### [Supplied text]
........

Fettercairn Fior

Fettercairn FiorFettercairn seems a distillery practiced at running under the radar. It has existed on two sites (not simultaneously), been closed and reopened, then bought and sold since beginning production in 1824. The distillery is currently owned by Whyte & Mackay (owner of the Jura and Dalmore distilleries), which is owned by Emperador, which is owned by Alliance Global Group. Never seeming to have a great deal of time in the limelight that other, better known distilleries enjoy, Fettercairn is nevertheless known for a unique method of cooling their stills involving running water down the outside that results in only the lightest elements being collected, along with the beautiful, patina-coated stills resulting from the curious method. This Fettercairn Fior serves as an introduction to the core expression.

........

### [Record excerpts]
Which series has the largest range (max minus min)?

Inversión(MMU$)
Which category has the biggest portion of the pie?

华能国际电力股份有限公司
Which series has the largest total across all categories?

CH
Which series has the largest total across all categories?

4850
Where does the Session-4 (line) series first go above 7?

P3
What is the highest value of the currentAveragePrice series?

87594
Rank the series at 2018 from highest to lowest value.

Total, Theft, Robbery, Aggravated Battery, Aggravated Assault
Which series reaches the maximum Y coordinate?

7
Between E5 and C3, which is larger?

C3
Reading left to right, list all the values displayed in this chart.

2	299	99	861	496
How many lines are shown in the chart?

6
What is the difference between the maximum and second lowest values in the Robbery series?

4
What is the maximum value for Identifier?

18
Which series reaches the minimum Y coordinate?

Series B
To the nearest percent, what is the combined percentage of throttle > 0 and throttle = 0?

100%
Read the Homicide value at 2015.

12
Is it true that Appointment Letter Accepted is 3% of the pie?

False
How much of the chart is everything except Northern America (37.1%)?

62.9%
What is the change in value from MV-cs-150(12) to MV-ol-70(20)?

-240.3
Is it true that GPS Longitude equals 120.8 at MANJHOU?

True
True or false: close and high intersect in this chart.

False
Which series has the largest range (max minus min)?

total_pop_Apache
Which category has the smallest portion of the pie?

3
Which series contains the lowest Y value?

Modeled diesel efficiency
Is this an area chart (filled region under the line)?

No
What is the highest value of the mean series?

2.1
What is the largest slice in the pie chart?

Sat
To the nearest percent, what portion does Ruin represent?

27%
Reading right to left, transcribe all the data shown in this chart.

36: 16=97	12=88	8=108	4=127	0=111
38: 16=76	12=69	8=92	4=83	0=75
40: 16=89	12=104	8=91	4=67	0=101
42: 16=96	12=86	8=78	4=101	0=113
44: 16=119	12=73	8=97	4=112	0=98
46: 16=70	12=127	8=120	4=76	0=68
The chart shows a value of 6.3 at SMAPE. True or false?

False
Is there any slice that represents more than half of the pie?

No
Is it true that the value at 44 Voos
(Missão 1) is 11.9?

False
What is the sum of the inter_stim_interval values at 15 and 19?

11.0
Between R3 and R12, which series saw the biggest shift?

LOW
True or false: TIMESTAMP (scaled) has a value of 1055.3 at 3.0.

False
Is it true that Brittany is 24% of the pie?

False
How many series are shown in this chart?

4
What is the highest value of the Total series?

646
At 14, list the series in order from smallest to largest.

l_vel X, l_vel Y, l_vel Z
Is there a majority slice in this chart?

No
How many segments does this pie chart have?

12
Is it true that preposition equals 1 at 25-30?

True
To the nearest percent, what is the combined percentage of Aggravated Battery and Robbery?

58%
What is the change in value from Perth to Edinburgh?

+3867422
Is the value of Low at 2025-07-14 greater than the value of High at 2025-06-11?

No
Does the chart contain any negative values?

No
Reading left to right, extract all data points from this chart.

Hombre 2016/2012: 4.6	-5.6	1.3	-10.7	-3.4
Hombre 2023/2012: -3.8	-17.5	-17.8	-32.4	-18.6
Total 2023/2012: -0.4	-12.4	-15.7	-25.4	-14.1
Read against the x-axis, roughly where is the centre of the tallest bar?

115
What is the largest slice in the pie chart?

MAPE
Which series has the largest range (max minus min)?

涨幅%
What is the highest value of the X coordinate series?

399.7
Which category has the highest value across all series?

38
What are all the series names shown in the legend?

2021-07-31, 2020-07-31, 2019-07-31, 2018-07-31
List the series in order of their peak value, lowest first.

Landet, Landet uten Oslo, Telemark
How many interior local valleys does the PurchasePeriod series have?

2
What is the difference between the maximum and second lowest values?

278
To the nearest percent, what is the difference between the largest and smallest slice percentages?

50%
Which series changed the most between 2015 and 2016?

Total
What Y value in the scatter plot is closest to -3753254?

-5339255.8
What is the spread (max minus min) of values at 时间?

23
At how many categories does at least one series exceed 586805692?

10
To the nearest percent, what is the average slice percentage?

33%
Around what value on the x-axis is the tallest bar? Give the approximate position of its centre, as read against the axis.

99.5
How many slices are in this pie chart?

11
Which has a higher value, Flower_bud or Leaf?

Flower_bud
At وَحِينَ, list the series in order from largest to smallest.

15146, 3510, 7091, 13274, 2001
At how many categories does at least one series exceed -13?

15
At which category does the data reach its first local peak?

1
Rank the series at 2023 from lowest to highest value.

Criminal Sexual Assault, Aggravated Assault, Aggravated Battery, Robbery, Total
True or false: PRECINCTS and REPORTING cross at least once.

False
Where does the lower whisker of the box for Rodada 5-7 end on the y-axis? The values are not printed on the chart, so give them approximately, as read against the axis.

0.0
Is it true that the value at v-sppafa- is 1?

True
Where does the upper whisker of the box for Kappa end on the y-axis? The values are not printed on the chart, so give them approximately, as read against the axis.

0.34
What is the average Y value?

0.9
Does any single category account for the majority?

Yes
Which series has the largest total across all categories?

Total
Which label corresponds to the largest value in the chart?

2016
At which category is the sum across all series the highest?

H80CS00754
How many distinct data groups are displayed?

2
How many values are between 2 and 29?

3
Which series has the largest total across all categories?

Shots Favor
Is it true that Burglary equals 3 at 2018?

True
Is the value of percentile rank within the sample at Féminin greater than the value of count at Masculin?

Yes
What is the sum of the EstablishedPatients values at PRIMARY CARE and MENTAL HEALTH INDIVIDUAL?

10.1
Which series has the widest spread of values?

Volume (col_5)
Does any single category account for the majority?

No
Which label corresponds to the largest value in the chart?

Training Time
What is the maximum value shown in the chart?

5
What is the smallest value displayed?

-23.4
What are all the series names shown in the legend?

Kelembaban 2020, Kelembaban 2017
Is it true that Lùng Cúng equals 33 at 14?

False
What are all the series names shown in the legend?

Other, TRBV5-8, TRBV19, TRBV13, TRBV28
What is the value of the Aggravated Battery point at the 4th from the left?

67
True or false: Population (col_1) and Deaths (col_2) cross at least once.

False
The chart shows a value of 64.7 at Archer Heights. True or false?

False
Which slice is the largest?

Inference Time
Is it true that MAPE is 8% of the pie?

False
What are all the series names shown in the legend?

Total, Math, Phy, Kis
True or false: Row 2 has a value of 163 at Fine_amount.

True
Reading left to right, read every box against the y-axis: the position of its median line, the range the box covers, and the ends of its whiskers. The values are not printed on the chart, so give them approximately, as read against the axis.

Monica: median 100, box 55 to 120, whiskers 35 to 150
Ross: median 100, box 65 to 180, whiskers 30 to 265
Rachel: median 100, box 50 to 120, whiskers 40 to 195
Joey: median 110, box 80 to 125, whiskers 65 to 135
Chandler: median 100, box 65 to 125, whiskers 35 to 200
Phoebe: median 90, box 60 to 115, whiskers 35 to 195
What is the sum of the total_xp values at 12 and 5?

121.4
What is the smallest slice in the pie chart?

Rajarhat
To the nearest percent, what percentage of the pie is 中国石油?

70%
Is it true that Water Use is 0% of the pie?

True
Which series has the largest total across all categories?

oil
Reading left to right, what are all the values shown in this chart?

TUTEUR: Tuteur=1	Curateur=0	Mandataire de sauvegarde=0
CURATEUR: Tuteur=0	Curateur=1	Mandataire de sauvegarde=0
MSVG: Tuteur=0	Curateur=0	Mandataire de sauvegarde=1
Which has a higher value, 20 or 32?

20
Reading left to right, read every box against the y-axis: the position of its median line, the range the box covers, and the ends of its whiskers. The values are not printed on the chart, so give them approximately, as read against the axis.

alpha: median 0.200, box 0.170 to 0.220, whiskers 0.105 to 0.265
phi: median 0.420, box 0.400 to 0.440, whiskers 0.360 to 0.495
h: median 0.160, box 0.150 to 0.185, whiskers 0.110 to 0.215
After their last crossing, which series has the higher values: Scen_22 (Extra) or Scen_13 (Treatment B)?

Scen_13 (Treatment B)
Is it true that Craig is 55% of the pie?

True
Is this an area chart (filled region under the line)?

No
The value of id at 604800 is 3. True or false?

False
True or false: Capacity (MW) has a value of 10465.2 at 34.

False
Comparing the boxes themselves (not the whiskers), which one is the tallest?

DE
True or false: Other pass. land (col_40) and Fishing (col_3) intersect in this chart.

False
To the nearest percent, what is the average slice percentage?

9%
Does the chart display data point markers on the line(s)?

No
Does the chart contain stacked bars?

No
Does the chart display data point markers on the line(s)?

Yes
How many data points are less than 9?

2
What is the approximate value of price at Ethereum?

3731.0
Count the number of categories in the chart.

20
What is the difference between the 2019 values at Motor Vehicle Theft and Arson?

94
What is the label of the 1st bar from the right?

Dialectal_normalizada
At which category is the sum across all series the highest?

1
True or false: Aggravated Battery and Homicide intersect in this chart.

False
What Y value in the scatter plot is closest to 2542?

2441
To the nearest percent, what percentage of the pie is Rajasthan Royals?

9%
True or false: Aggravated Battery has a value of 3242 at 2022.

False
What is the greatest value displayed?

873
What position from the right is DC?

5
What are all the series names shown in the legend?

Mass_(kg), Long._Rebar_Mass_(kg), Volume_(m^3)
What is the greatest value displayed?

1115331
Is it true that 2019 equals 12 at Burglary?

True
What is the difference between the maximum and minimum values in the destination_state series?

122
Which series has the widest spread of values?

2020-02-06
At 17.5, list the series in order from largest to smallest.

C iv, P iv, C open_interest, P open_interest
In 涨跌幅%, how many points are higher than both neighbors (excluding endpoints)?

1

........

Reproduce, word for word, the part of the Fettercairn Fior text that opens with the words containing "Fettercairn FiorFettercairn seems" and closes with "the core expression.".

### [The completed task]
Fettercairn FiorFettercairn seems a distillery practiced at running under the radar. It has existed on two sites (not simultaneously), been closed and reopened, then bought and sold since beginning production in 1824. The distillery is currently owned by Whyte & Mackay (owner of the Jura and Dalmore distilleries), which is owned by Emperador, which is owned by Alliance Global Group. Never seeming to have a great deal of time in the limelight that other, better known distilleries enjoy, Fettercairn is nevertheless known for a unique method of cooling their stills involving running water down the outside that results in only the lightest elements being collected, along with the beautiful, patina-coated stills resulting from the curious method. This Fettercairn Fior serves as an introduction to the core expression.